Pain medications, hormone therapy and, in some cases, surgery can help manage pain and other endometriosis symptoms.
Endometriosis — a disorder in which tissue that normally lines the inside of your uterus (the endometrium) grows outside your uterus — is treated with medications or surgery. These treatments can help manage symptoms, though there's no cure for endometriosis.
Generally, doctors recommend conservative drug treatments first. Your doctor might also suggest conservative surgery (laparoscopy) to take a biopsy early on, as this is the only way for your doctor to know for sure whether you have endometriosis. But repeated or more-significant surgeries are usually saved as a last resort. This is because all surgery comes with risks, and endometriosis and pain sometimes persist even after surgery.
The approach you and your doctor choose will depend on the severity of your signs and symptoms and whether you hope to become pregnant.
Initial endometriosis treatments — pain medications and hormone therapies — aim to control pain and improve fertility by preventing progression of endometriosis tissue growth outside the uterus (endometrial implants).
An over-the-counter pain reliever, such as ibuprofen (Advil, Motrin IB, others) or naproxen sodium (Aleve) may ease painful menstrual cramps.
If the maximum dose of these medications doesn't provide full relief, you may need other treatments.
Supplemental hormones sometimes help reduce or eliminate endometriosis pain. These hormone medications can slow existing painful endometriosis tissue growth and prevent new endometriosis implants from forming.
Hormone therapy isn't a permanent fix, but it can be used for long periods of time. Long-term therapy is needed as endometriosis can continue to cause symptoms until menopause. You could experience a return of symptoms after stopping treatment.
Endometriosis hormone therapies include:
- Hormonal contraceptives. Birth control pills, patches and vaginal rings help control the hormones responsible for the monthly buildup of both normal endometrial tissue inside the uterus and abnormal endometrial tissue implants outside the uterus. Most women have lighter and shorter menstrual flow when they're using a hormonal contraceptive. Using hormonal contraceptives — especially continuous cycle regimens — may reduce or eliminate the pain of mild to moderate endometriosis.
- Gonadotropin-releasing hormone (Gn-RH) agonists and antagonists. These drugs block the production of ovarian-stimulating hormones, lowering estrogen levels and preventing menstruation. This causes endometrial tissue to shrink. Because these drugs create an artificial menopause, taking a low dose of estrogen or progestin along with Gn-RH agonists and antagonists may decrease menopausal side effects, such as hot flashes, vaginal dryness and bone loss. Your periods and the ability to get pregnant return when you stop taking the medication.
- Progestin therapy. A progestin-only contraceptive, such as an intrauterine device (Mirena), contraceptive implant or contraceptive injection (Depo-Provera), can halt menstrual periods and the growth of endometrial tissue implants, which may relieve endometriosis symptoms.

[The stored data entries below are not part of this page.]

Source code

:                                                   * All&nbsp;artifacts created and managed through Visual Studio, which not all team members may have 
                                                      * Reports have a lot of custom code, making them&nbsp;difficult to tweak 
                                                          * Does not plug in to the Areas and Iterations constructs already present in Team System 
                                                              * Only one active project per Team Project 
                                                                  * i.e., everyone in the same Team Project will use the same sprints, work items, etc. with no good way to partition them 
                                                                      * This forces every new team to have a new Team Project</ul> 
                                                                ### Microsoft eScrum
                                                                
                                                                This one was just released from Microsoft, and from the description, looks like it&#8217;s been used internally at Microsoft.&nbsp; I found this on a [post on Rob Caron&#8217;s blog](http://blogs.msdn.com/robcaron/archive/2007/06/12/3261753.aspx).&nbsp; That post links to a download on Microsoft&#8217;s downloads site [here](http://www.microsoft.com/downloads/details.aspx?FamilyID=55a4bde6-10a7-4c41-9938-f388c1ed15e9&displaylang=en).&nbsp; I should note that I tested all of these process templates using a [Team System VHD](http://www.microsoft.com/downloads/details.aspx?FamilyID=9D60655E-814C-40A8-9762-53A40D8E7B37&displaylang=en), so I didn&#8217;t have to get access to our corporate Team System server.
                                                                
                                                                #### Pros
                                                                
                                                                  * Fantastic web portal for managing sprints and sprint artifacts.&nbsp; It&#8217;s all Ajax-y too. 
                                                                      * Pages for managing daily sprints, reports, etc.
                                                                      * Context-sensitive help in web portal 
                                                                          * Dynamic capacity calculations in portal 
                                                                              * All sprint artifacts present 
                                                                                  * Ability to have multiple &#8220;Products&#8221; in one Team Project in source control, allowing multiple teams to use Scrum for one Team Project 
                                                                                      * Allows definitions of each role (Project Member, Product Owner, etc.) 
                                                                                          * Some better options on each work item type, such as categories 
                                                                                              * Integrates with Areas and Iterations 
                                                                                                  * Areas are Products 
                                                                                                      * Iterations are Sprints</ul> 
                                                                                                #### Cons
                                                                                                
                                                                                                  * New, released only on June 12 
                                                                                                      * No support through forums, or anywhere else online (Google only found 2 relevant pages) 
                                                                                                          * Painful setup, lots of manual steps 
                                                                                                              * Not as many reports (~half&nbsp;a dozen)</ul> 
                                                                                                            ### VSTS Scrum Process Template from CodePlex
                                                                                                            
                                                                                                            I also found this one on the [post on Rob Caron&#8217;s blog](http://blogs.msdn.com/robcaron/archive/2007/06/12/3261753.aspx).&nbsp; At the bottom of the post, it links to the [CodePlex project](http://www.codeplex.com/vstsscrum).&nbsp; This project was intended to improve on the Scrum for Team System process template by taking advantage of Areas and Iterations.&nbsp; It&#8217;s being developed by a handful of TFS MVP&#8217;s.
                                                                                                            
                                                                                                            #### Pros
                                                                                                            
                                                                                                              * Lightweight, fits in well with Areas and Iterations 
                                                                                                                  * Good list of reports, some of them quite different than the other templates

- Danazol. This drug suppresses the growth of the endometrium by blocking the production of ovarian-stimulating hormones, preventing menstruation and the symptoms of endometriosis. However, danazol may not be the first choice because it can cause serious side effects and can be harmful to a baby if you become pregnant while taking this medication.
If you have endometriosis and are trying to become pregnant, surgery to remove as much endometriosis as possible while leaving your uterus and ovaries intact (conservative surgery) may increase your chances of success. Conservative surgery might also help if you have severe pain from endometriosis. However, endometriosis and pain can return.
This procedure may be done using small instruments inserted through incisions in your abdomen (laparoscopically) or through traditional abdominal surgery in more advanced cases.
If you're trying to get pregnant, assisted reproductive technologies such as in vitro fertilization, which may help you become pregnant, are sometimes preferred over conservative surgery. Doctors may also suggest such an approach if conservative surgery doesn't work.
In severe cases of endometriosis, surgery to remove the uterus and cervix (total hysterectomy) as well as both ovaries may be the best treatment. A hysterectomy alone is not effective — the estrogen your ovaries produce can stimulate any remaining endometrial tissue implants and cause pain to persist.
A hysterectomy is typically considered a last resort, especially for women still in their reproductive years. You can't get pregnant after a hysterectomy.
Finding a doctor with whom you feel comfortable is crucial in managing and treating endometriosis. You may also want to get a second opinion before starting any treatment to be sure you know all of your options and the possible outcomes.